Vielleicht betrachtet Herr Sarrazin die Dinge von einer anderen Warte aus. Vielleicht wird man in einem historischen Rückblick erkennen, daß selbst in den finstersten Zeiten der SPD, damals, noch ein Lichtchen Hoffnung funkelte, Thilo Sarrazin. Besonders in der Reibung mit der damaligen Dilettantentruppe leuchtete es besonders hell. Vielleicht kommen wieder Zeiten, in denen der ganze Stolz dieser Partei die literarischen Werke Sarrazins sind. Gerade in dieser finsteren Ära stellt Sarrazin sein Licht zur Verfügung und bläst es nicht aus und wechselt die Partei. Vielleicht. Zu gehen, wäre der einfachste Weg. Den ist er noch nie gegangen,  und ich schätze, so bleibt er auch. Erinnern Sie sich an die Bücherverbrennung des dritten Reiches. Propaganda und eine diktatorische Regierung können Bücher materiell zerstören, ihr wahrer Wert ist unzerstörbar. Die Zeiten ändern sich, das ist gewiss. Auch die heutige Öko-und Migrationsdiktatur wird enden. Die Vorgaukelung einer Meinungsvielfalt durch selbsternannte und selbstfinanzierte Institute, NGO’s und Corrective, dient in Wirklichkeit der ideologischen Gehirnwäsche. Schätze, irgendwann wird das Buch einen zweiten Verkaufshype erleben, denn seine Bücher sind ein Stück präzise rescherchierte Zeitgeschichte, und der 3. Versuch ihn der Partei zu verweisen, eine weitere Präsentation ideologischer Borniertheit und Intoleranz einer ehemals erfolgreichen Volkspartei. Man kann nur hoffen, daß Helmut Schmidt mit dem Gesicht nach unten beerdigt wurde, damit er sich das Elend nicht anschauen muß!

Inhalt der Daten:

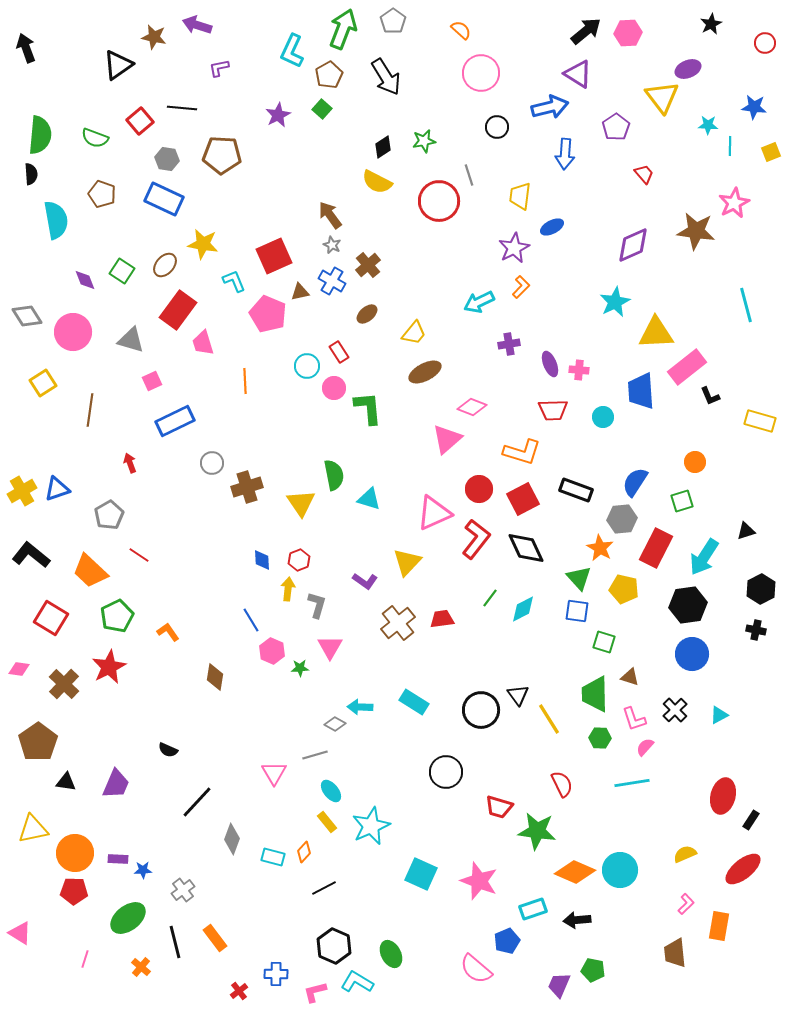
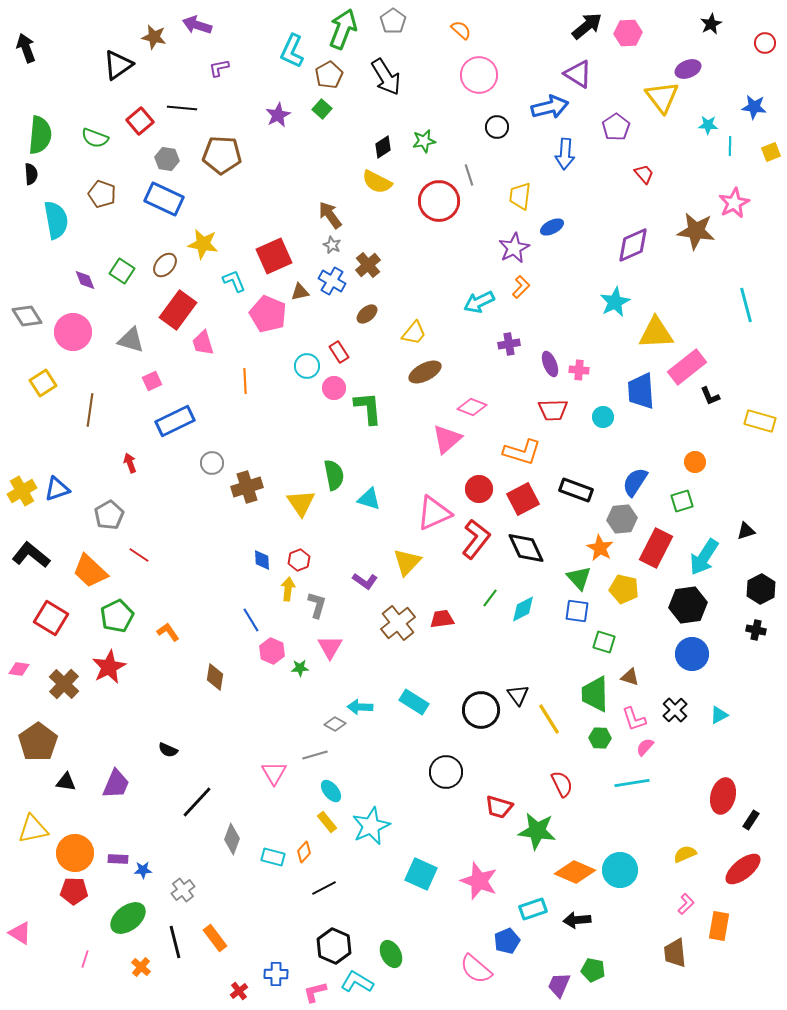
black arrow at (586, 31): moved 1 px right, 5 px up
pink circle at (481, 73): moved 2 px left, 2 px down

Aufgabenstellung: Prüfe, ob die Aussagen zum Textauszug passen, und gib jeweils Ja oder Nein mit den entscheidenden Worten des Textes als wörtlichem Zitat an: (a) Zu gehen wäre laut Text der einfachste Weg. (b) Propaganda kann laut Text den wahren Wert von Büchern zerstören. (c) Der Text spricht vom zweiten Versuch, Sarrazin aus der Partei auszuschließen. Die Daten braucht man zur Bearbeitung nicht.

Lösung:
(a) Ja: „Zu gehen, wäre der einfachste Weg.“
(b) Nein: „ihr wahrer Wert ist unzerstörbar“
(c) Nein: „der 3. Versuch ihn der Partei zu verweisen“